Perry's second series of crime novels revolve around private detective William Monk and volatile nurse Hester Latterly.
In 2000, she won the Edgar Award, which celebrates mystery novel writers, with Heroes, a short story about a murder that takes place in the trenches during the First World War.
Prior to her death, she had been working on more titles in both the Pitt and Monk series.

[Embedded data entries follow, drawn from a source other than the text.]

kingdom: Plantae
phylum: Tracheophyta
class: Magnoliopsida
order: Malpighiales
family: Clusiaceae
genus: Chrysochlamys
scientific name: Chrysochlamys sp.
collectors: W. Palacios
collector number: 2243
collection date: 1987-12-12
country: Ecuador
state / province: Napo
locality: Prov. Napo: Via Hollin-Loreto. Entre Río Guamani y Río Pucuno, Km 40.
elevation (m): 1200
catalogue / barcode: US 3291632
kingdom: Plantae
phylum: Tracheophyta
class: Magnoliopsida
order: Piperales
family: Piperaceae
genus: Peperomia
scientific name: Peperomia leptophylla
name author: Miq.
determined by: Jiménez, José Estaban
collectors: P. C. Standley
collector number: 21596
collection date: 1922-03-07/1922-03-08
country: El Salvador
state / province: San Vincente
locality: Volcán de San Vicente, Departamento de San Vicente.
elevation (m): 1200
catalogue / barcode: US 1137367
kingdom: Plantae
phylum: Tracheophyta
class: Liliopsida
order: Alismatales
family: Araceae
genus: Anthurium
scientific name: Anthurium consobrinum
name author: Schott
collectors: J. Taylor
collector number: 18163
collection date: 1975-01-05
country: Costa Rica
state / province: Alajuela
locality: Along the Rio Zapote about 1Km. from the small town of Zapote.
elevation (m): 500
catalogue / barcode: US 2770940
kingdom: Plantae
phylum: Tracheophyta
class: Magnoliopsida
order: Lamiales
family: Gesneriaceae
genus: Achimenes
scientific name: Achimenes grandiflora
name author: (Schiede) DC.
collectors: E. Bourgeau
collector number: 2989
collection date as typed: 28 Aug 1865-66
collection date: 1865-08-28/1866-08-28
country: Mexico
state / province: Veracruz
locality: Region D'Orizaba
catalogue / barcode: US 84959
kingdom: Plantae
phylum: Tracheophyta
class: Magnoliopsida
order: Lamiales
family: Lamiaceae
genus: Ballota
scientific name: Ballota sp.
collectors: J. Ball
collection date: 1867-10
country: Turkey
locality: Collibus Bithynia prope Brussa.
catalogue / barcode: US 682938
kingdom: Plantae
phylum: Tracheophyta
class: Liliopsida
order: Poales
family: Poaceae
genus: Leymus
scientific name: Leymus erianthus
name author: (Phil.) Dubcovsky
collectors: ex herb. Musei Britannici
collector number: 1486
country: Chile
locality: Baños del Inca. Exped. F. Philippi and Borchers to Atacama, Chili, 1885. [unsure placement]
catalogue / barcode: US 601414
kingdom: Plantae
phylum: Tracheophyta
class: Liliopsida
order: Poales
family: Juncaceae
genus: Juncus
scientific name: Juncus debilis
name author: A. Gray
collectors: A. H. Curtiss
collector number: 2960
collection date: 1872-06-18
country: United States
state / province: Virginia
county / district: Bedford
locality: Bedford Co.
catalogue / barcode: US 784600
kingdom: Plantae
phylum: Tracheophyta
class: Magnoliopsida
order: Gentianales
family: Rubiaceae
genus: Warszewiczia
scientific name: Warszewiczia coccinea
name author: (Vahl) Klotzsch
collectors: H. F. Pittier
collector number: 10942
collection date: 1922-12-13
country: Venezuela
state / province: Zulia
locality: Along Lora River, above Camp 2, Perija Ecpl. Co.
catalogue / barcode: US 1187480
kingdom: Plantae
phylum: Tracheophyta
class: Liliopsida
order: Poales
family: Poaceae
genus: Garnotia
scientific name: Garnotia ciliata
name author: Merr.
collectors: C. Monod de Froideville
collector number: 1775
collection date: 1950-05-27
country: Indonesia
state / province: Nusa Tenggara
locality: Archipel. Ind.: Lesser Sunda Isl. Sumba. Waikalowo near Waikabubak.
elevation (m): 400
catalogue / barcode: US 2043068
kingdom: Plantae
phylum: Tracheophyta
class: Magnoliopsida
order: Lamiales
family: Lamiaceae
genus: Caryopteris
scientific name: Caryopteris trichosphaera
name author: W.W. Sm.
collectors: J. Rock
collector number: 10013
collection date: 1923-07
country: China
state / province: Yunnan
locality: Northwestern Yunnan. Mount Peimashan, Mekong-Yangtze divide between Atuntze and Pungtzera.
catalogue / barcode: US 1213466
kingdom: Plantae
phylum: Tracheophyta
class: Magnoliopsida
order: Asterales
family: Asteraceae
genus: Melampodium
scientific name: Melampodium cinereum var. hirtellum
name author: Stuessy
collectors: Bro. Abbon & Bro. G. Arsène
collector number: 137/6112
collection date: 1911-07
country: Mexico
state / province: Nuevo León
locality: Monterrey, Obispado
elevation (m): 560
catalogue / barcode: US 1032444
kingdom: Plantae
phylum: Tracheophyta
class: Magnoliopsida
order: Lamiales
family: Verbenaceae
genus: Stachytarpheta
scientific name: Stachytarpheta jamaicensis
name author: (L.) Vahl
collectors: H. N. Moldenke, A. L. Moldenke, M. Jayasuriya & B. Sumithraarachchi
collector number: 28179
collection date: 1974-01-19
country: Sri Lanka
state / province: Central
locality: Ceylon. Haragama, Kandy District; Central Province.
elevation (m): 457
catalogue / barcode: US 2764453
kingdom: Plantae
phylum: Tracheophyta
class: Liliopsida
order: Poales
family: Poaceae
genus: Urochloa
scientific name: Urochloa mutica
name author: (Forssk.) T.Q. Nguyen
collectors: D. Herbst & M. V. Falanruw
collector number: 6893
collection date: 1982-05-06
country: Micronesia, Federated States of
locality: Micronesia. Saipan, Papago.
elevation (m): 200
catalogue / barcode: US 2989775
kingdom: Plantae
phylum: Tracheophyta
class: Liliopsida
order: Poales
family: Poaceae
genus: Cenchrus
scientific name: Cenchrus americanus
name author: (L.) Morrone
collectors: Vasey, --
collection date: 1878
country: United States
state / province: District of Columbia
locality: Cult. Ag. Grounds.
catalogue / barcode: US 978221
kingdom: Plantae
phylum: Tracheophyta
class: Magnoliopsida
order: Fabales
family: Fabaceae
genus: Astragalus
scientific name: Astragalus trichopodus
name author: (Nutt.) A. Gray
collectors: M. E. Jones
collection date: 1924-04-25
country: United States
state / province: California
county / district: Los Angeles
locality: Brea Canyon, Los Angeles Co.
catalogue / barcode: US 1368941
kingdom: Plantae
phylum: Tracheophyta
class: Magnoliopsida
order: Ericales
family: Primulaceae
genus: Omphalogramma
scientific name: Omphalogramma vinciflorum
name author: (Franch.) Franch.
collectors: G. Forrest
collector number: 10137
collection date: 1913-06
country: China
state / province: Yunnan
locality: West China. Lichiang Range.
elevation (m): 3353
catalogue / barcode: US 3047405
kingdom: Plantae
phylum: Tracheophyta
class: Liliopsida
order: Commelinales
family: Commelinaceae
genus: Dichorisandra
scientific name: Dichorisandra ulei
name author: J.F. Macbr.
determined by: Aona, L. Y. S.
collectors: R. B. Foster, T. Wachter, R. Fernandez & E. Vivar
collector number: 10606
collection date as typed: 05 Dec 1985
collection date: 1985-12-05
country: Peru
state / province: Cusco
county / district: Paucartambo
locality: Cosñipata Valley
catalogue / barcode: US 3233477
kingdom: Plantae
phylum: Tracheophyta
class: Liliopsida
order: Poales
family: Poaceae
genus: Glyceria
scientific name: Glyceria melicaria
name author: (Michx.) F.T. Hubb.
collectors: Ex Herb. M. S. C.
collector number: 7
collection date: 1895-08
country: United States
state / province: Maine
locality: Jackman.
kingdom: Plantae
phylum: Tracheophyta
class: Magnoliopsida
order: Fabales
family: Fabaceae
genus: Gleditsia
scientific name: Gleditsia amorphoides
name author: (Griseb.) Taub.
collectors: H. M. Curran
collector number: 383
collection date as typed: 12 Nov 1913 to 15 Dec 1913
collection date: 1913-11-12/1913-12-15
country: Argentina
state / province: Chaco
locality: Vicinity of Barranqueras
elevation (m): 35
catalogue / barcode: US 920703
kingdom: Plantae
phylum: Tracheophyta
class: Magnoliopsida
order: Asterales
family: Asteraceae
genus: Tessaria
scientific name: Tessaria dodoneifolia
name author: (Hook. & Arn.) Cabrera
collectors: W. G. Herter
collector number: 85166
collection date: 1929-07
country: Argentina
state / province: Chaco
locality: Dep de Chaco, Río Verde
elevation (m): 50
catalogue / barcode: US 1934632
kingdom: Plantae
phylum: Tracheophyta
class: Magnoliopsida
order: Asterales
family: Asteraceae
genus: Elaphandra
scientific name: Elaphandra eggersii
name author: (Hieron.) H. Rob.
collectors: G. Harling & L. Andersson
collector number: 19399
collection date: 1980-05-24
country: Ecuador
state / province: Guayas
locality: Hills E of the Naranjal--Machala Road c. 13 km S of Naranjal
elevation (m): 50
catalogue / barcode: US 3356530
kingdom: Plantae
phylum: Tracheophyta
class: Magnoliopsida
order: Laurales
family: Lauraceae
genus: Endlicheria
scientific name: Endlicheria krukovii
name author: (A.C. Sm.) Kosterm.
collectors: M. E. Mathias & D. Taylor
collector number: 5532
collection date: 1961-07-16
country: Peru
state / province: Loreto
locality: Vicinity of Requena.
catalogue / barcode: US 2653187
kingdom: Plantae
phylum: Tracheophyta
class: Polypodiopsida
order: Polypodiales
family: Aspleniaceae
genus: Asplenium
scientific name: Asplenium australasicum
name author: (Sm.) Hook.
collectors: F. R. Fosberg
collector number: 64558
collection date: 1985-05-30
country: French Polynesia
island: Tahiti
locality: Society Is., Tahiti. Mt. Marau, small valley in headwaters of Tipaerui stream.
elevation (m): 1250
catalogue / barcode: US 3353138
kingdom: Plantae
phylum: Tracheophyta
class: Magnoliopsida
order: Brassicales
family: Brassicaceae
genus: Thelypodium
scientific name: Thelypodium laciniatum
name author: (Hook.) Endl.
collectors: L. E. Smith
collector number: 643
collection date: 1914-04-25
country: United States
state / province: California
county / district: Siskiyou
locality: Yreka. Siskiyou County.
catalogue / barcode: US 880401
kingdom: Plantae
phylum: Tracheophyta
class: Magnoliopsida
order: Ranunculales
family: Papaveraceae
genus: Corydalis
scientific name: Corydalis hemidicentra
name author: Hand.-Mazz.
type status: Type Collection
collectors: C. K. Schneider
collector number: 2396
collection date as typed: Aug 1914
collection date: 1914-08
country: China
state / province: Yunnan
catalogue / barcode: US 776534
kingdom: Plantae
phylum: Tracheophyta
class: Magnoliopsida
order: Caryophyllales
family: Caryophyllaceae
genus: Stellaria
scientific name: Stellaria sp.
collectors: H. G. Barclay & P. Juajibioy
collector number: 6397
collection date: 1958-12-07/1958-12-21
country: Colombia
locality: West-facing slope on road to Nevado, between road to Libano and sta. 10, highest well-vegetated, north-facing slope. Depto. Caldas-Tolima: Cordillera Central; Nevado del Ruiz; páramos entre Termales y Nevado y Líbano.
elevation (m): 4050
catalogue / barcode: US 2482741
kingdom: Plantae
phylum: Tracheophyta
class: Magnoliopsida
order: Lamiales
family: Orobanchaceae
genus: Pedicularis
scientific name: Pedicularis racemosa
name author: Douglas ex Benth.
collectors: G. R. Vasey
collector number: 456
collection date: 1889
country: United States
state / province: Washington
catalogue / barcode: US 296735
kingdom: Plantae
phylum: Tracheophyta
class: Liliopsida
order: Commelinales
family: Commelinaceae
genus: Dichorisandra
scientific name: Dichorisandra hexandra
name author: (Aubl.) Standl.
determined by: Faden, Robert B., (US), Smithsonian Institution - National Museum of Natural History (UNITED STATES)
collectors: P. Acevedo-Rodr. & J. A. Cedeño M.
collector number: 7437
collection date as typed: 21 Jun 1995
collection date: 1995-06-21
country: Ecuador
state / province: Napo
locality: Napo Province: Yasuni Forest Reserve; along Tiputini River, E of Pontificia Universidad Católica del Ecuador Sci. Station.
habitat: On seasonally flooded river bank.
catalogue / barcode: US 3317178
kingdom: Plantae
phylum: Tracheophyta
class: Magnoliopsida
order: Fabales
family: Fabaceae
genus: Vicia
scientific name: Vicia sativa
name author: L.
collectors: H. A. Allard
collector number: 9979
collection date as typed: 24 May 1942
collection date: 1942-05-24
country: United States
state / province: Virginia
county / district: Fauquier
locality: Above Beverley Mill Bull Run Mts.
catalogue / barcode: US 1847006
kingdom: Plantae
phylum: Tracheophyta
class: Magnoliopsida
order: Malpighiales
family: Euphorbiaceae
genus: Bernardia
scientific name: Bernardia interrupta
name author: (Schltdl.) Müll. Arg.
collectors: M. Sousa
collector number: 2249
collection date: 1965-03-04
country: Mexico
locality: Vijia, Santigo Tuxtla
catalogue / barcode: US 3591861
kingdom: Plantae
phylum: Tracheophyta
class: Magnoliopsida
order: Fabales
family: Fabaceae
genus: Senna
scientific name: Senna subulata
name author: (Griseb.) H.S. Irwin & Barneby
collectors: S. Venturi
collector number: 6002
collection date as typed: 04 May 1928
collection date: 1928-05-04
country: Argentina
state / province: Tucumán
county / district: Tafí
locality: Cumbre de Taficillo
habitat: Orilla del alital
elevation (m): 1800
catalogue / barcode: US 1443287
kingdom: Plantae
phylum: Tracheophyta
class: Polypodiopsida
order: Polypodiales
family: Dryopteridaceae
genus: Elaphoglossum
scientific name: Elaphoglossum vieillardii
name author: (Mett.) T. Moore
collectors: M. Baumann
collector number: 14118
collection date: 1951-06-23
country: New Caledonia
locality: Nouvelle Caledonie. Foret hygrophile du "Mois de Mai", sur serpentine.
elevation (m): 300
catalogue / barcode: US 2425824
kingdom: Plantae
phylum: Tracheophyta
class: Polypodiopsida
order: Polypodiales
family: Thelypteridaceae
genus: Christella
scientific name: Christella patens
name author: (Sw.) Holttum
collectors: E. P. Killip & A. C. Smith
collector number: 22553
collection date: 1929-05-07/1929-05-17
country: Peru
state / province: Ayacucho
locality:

Her works have regularly appeared on the New York Times bestseller list.
She had just this month released another novel in the sequence called The Fourth Enemy and in 2017 released 21 Days, which follows the couple's son Daniel.
Perry, who has also lived in southern California and Portmahomack near Inverness in Scotland, is survived by her brother Dr Jonathan Hulme and his family.
Her agency confirmed her death in Los Angeles, at the age of 84.
A statement from Ki Agency said: "Anne was a loyal and loving friend, and her writing was driven by her fierce commitment to raising awareness around social injustice.
"Many readers have been moved by her empathy for people backed into impossible situations, or overwhelmed by the difficulties of life.
"Her characters inspired much love among her fans, and comforted many readers who were going through tough times themselves."
The agency announced her death along with the Donald Maass Literary Agency in New York and Ken Sherman & Associates in LA, confirming she had died on Monday, April 10.